EXERCISE
Please pull out every line from the one containing "Araç İçi Ücretsiz İkramlar" down to the one containing "Primăriile din România", both included, and reproduce them unchanged.

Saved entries
****
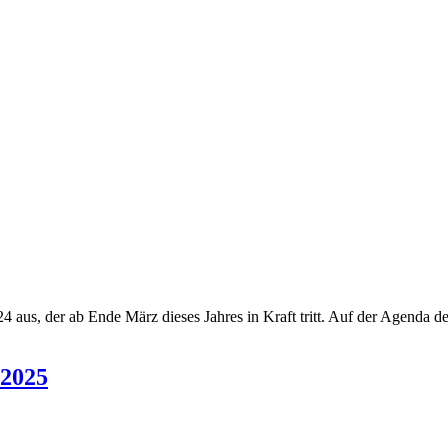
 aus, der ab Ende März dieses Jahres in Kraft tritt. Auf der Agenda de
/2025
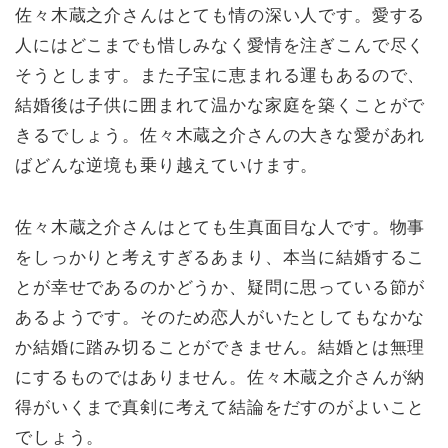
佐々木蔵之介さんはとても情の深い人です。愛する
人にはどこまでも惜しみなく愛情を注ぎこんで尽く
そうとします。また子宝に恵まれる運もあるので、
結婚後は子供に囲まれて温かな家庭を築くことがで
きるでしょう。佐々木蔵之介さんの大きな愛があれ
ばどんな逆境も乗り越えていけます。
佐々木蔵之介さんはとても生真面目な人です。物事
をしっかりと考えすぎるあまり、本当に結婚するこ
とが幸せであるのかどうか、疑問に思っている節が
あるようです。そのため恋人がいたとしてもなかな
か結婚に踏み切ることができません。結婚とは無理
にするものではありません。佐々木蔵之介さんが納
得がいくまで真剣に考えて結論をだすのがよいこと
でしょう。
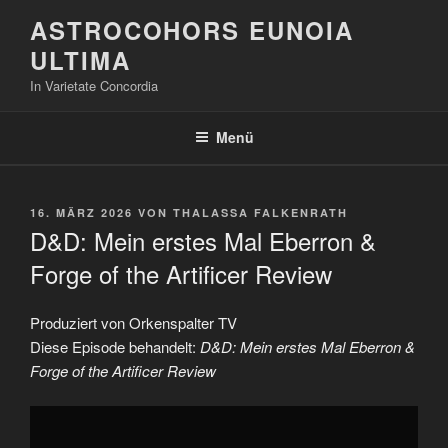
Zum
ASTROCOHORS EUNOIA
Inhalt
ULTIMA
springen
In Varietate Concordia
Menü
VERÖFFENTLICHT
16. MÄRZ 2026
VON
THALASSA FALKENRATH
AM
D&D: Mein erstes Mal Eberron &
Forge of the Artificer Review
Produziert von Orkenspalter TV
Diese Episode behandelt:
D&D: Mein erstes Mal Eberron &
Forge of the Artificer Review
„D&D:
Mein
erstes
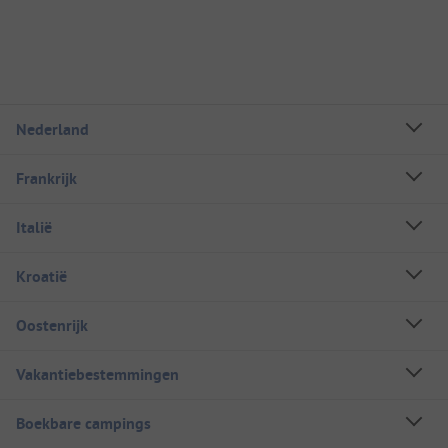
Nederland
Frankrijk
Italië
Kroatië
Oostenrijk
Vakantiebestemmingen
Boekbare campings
****
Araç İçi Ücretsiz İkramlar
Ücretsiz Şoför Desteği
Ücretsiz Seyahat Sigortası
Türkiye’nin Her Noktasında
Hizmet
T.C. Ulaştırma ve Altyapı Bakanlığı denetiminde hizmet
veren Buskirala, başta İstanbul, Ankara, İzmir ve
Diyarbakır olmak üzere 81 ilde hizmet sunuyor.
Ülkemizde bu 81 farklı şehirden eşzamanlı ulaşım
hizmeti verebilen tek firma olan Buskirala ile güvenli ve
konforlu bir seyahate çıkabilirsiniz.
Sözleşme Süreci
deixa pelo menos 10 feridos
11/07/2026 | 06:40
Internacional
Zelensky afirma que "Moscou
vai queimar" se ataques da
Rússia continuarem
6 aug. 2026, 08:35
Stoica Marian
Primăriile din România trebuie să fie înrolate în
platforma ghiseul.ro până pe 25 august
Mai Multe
****
ANSWER SPACE
Araç İçi Ücretsiz İkramlar
Ücretsiz Şoför Desteği
Ücretsiz Seyahat Sigortası
Türkiye’nin Her Noktasında
Hizmet
T.C. Ulaştırma ve Altyapı Bakanlığı denetiminde hizmet
veren Buskirala, başta İstanbul, Ankara, İzmir ve
Diyarbakır olmak üzere 81 ilde hizmet sunuyor.
Ülkemizde bu 81 farklı şehirden eşzamanlı ulaşım
hizmeti verebilen tek firma olan Buskirala ile güvenli ve
konforlu bir seyahate çıkabilirsiniz.
Sözleşme Süreci
deixa pelo menos 10 feridos
11/07/2026 | 06:40
Internacional
Zelensky afirma que "Moscou
vai queimar" se ataques da
Rússia continuarem
6 aug. 2026, 08:35
Stoica Marian
Primăriile din România trebuie să fie înrolate în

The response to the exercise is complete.